Starting at the first line of the material below and stopping after the line that contains "common name: Pale-flowered orchid", put those lines into a JSON list of strings, one string per line, leaving out any blank lines.
start
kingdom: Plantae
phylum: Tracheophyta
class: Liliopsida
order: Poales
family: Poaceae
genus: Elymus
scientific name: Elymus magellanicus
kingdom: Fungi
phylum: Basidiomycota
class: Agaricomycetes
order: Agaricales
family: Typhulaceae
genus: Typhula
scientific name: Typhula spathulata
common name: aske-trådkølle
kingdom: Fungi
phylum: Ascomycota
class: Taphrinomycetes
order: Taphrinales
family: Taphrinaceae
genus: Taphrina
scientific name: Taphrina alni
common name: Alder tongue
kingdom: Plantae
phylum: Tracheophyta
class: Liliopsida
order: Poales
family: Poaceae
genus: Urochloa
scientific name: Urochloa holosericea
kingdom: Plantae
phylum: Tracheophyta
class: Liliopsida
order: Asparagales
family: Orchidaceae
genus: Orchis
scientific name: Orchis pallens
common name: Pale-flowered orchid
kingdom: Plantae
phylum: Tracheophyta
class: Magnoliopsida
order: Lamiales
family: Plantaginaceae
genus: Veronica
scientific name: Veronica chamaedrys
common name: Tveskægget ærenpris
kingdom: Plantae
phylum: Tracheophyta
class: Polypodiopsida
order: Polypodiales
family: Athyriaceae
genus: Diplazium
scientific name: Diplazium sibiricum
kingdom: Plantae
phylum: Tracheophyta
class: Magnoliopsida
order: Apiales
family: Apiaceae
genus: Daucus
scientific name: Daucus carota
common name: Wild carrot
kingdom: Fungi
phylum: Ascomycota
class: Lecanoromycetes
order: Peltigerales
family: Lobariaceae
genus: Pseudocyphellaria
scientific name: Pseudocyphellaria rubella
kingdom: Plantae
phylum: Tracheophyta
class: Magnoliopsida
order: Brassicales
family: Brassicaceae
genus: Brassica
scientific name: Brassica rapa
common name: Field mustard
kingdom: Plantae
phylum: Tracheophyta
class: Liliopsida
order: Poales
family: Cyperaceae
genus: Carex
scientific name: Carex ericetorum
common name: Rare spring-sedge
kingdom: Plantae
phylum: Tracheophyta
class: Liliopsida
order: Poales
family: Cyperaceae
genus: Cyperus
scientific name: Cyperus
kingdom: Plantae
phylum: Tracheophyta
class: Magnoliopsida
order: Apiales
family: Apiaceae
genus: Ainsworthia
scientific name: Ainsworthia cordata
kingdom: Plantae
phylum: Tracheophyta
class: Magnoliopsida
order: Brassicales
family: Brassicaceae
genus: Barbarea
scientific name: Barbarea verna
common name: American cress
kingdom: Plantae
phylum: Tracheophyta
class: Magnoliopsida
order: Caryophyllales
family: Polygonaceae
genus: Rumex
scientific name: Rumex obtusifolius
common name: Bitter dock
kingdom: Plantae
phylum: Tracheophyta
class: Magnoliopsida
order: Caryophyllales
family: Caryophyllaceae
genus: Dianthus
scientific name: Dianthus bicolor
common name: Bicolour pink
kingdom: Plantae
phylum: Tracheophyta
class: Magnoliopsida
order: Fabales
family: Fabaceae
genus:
end
Correct result.
[
  "kingdom: Plantae",
  "phylum: Tracheophyta",
  "class: Liliopsida",
  "order: Poales",
  "family: Poaceae",
  "genus: Elymus",
  "scientific name: Elymus magellanicus",
  "kingdom: Fungi",
  "phylum: Basidiomycota",
  "class: Agaricomycetes",
  "order: Agaricales",
  "family: Typhulaceae",
  "genus: Typhula",
  "scientific name: Typhula spathulata",
  "common name: aske-trådkølle",
  "kingdom: Fungi",
  "phylum: Ascomycota",
  "class: Taphrinomycetes",
  "order: Taphrinales",
  "family: Taphrinaceae",
  "genus: Taphrina",
  "scientific name: Taphrina alni",
  "common name: Alder tongue",
  "kingdom: Plantae",
  "phylum: Tracheophyta",
  "class: Liliopsida",
  "order: Poales",
  "family: Poaceae",
  "genus: Urochloa",
  "scientific name: Urochloa holosericea",
  "kingdom: Plantae",
  "phylum: Tracheophyta",
  "class: Liliopsida",
  "order: Asparagales",
  "family: Orchidaceae",
  "genus: Orchis",
  "scientific name: Orchis pallens",
  "common name: Pale-flowered orchid"
]